5. The method for detecting speech recognition according to claim 1, wherein the sending audio information to the speech recognition server according to the determined speech configuration state further comprises:

when the voice configuration state is determined to be the cloud voice configuration state, acquiring second text information, and determining that the voice recognition server is a cloud server;

and sending second audio information to the cloud server.

6. A detection apparatus for speech recognition, comprising:

the judging module is used for judging the voice configuration state of the vehicle according to the vehicle type information, wherein the voice configuration state comprises the following steps: a local voice configuration state and/or a cloud voice configuration state;

the first communication module is used for receiving a detection result which is sent by the voice recognition server and used for carrying out voice recognition on the audio information;

a determining module, configured to print the detection result, and determine a voice recognition detection result of the voice recognition server according to the print result, where the voice recognition detection result includes: whether the speech recognition is correct, and text information which cannot be recognized.

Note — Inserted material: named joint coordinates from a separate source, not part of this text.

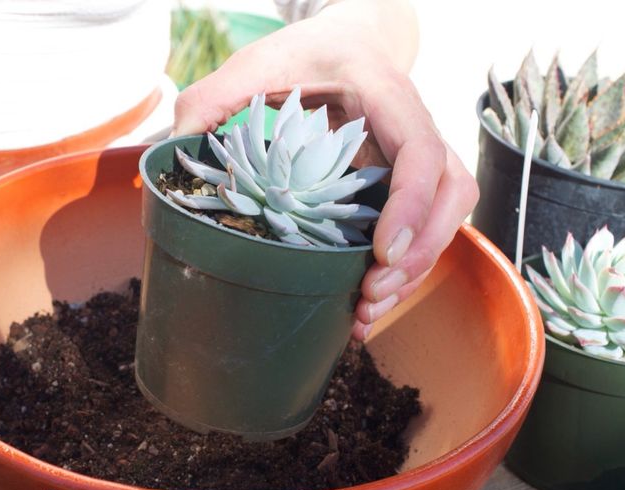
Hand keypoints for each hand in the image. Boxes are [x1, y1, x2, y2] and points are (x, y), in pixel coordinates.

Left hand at [171, 0, 478, 340]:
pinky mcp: (408, 183)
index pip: (420, 151)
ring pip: (446, 218)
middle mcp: (415, 126)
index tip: (381, 253)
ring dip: (414, 271)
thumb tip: (173, 149)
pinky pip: (425, 227)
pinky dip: (403, 268)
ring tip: (367, 313)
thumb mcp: (254, 63)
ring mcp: (418, 157)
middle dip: (419, 251)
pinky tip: (368, 304)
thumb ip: (211, 99)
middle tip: (370, 294)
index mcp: (385, 94)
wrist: (347, 41)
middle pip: (451, 193)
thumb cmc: (303, 53)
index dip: (411, 206)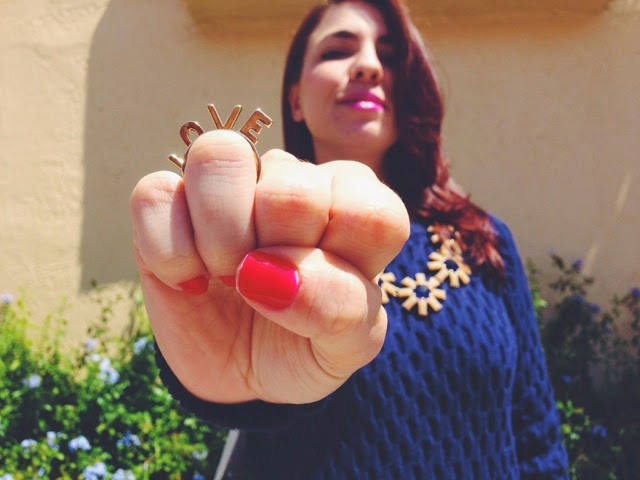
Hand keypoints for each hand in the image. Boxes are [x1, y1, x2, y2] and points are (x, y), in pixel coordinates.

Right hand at [130, 130, 408, 404]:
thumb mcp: (346, 346)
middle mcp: (296, 179)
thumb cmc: (306, 345)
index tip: (318, 300)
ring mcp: (231, 183)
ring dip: (219, 238)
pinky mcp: (169, 198)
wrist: (244, 372)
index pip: (368, 212)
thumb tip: (265, 273)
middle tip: (265, 290)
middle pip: (292, 186)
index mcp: (355, 205)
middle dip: (275, 257)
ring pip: (219, 155)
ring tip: (225, 275)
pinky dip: (169, 255)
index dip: (336, 271)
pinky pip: (154, 194)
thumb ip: (340, 309)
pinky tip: (189, 280)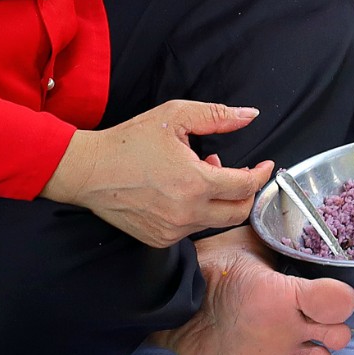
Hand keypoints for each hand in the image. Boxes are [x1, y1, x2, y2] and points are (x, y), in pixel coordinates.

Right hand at [43, 100, 271, 246]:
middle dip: (246, 193)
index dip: (261, 175)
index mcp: (194, 184)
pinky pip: (191, 228)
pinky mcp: (158, 239)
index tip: (265, 165)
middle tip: (239, 172)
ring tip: (201, 173)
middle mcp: (186, 214)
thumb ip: (217, 116)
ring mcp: (171, 231)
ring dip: (219, 199)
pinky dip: (197, 211)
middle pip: (238, 213)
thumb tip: (250, 115)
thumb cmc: (130, 142)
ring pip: (214, 221)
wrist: (88, 171)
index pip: (246, 187)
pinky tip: (183, 190)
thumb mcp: (176, 117)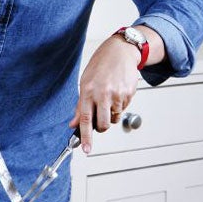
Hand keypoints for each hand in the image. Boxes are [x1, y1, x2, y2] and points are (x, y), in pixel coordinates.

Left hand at [69, 35, 142, 152]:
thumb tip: (74, 124)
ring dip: (111, 114)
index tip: (86, 149)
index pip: (86, 119)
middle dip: (102, 127)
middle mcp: (103, 94)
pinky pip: (123, 109)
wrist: (120, 51)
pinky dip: (119, 105)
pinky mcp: (128, 94)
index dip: (85, 136)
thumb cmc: (100, 66)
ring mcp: (117, 94)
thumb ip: (80, 106)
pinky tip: (117, 92)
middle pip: (103, 124)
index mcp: (88, 91)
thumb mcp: (85, 83)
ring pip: (114, 118)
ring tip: (108, 97)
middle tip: (100, 120)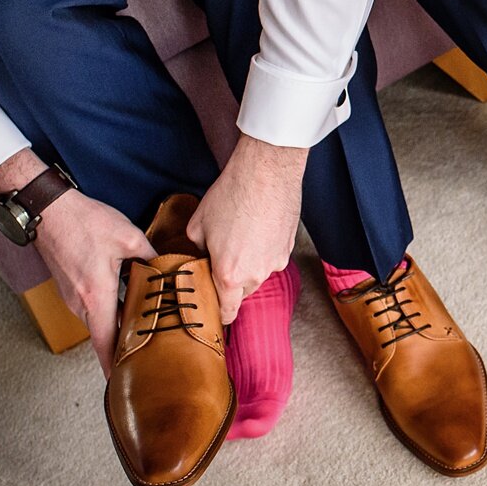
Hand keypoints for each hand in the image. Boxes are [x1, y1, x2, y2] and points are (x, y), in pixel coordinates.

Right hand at [0, 149, 151, 373]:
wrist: (50, 211)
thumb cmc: (85, 223)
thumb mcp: (129, 238)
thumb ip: (152, 258)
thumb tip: (171, 269)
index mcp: (96, 295)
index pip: (105, 342)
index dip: (114, 364)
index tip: (123, 381)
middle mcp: (80, 302)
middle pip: (103, 336)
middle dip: (122, 349)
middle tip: (146, 358)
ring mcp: (72, 296)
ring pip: (97, 323)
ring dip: (116, 331)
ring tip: (143, 336)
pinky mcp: (70, 287)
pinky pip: (91, 310)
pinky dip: (108, 316)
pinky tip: (127, 309)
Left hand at [186, 135, 306, 324]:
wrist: (267, 171)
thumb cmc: (231, 196)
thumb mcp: (198, 226)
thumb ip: (197, 251)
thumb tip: (200, 256)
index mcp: (229, 275)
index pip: (226, 312)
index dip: (218, 314)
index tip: (212, 311)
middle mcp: (256, 274)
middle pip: (242, 292)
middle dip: (230, 281)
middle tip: (219, 258)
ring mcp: (277, 261)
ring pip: (258, 272)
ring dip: (248, 262)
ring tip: (240, 235)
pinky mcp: (289, 246)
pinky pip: (272, 256)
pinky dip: (263, 248)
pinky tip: (255, 226)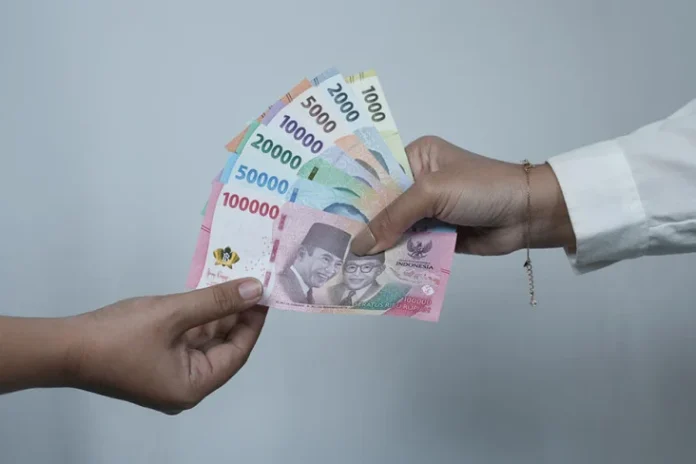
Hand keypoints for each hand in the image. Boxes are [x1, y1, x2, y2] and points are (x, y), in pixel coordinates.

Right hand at [66, 278, 266, 414]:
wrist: (63, 347)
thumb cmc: (121, 335)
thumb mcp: (174, 313)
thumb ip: (217, 301)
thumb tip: (255, 290)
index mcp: (194, 385)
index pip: (237, 352)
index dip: (253, 322)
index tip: (264, 295)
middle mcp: (184, 386)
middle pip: (221, 348)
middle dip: (235, 316)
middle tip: (250, 285)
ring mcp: (167, 376)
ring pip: (203, 342)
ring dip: (215, 315)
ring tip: (231, 284)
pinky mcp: (154, 364)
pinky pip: (184, 341)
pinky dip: (195, 320)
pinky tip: (205, 296)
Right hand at [350, 136, 575, 255]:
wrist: (529, 214)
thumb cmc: (482, 187)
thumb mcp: (432, 192)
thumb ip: (394, 217)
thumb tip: (360, 245)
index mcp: (417, 157)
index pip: (377, 177)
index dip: (354, 197)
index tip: (326, 216)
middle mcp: (420, 183)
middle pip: (384, 207)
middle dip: (365, 227)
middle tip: (331, 247)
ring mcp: (430, 212)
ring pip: (396, 231)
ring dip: (380, 247)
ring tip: (348, 266)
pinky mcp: (440, 237)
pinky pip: (413, 249)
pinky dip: (399, 260)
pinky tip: (376, 273)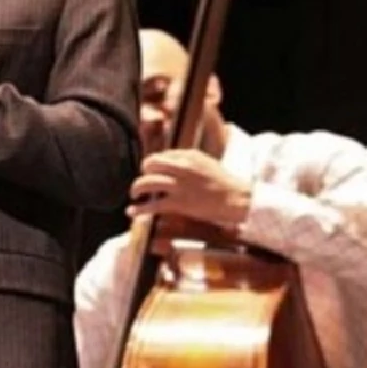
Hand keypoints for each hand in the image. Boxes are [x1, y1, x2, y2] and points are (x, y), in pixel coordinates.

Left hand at [127, 148, 251, 227]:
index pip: (162, 155)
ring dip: (136, 188)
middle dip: (143, 172)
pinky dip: (139, 210)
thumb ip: (187, 160)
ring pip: (147, 182)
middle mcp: (181, 168)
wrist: (236, 199)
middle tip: (142, 181)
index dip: (154, 164)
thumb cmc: (222, 182)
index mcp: (188, 156)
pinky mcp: (179, 204)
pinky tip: (131, 212)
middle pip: (150, 164)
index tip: (152, 171)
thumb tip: (168, 162)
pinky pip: (153, 206)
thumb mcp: (205, 162)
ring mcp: (179, 186)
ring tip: (134, 194)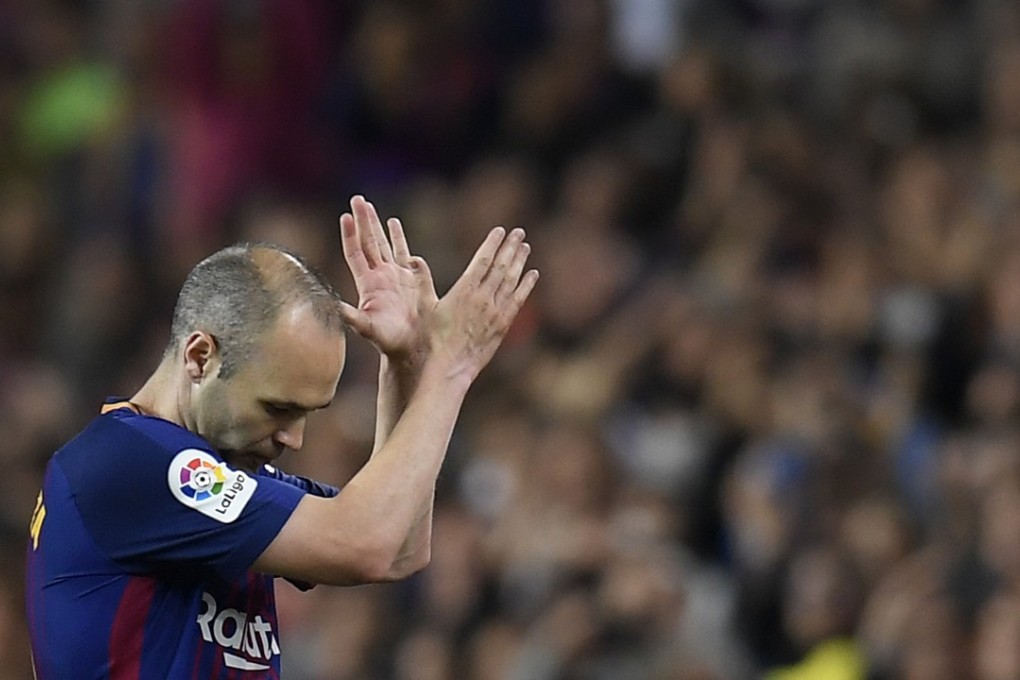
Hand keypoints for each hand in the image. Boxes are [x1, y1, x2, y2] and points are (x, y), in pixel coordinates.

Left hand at [338, 196, 437, 358]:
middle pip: (369, 243)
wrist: (412, 348)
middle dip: (364, 221)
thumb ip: (352, 317)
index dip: (351, 236)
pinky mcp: (414, 281)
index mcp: (369, 284)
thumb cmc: (388, 341)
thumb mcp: (368, 328)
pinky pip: (406, 256)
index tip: (346, 216)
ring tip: (371, 207)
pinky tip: (396, 227)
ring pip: (385, 245)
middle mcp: (381, 277)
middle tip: (357, 199)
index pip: (356, 254)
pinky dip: (401, 240)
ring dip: (379, 226)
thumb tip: (331, 305)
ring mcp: (397, 277)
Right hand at [427, 226, 538, 381]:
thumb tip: (413, 259)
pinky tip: (532, 274)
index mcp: (463, 291)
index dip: (492, 243)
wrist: (448, 368)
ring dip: (520, 262)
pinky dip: (526, 286)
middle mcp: (482, 299)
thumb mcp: (424, 308)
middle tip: (519, 232)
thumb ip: (422, 282)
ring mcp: (495, 312)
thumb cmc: (432, 340)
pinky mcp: (503, 326)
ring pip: (512, 281)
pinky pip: (518, 301)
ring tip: (526, 247)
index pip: (482, 260)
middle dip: (510, 247)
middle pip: (501, 266)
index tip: (500, 230)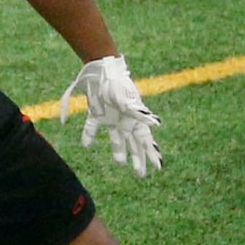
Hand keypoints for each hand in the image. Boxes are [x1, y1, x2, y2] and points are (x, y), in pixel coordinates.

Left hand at [57, 55, 163, 177]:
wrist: (101, 69)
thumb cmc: (117, 84)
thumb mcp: (128, 100)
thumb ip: (140, 113)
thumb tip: (156, 125)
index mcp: (134, 118)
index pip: (145, 141)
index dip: (152, 154)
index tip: (158, 168)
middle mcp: (125, 120)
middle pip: (133, 144)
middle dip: (137, 159)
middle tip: (140, 174)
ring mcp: (111, 118)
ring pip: (117, 139)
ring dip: (118, 151)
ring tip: (120, 163)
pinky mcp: (97, 113)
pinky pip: (93, 127)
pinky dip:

7. The apparatus for detecting speech recognition according to claim 6, wherein said determining module comprises:

8. The apparatus for detecting speech recognition according to claim 7, wherein said determining module further comprises:

9. The detection apparatus of speech recognition according to claim 6, wherein the speech processing module comprises:

the first voice database unit is used for acquiring first text information when the voice configuration state is determined to be the local voice configuration state, and determining the voice recognition server to be a vehicle;

10. The detection apparatus of speech recognition according to claim 6, wherein the speech processing module further comprises:

the second language database unit is used for acquiring second text information when the voice configuration state is determined to be the cloud voice configuration state, and determining the voice recognition server to be the cloud server;

11. A detection apparatus for speech recognition, comprising: memory, processor and computer program stored on the memory and executable on the processor, the processor implementing the steps in the detection method of speech recognition according to any one of claims 1 to 5 when executing the computer program.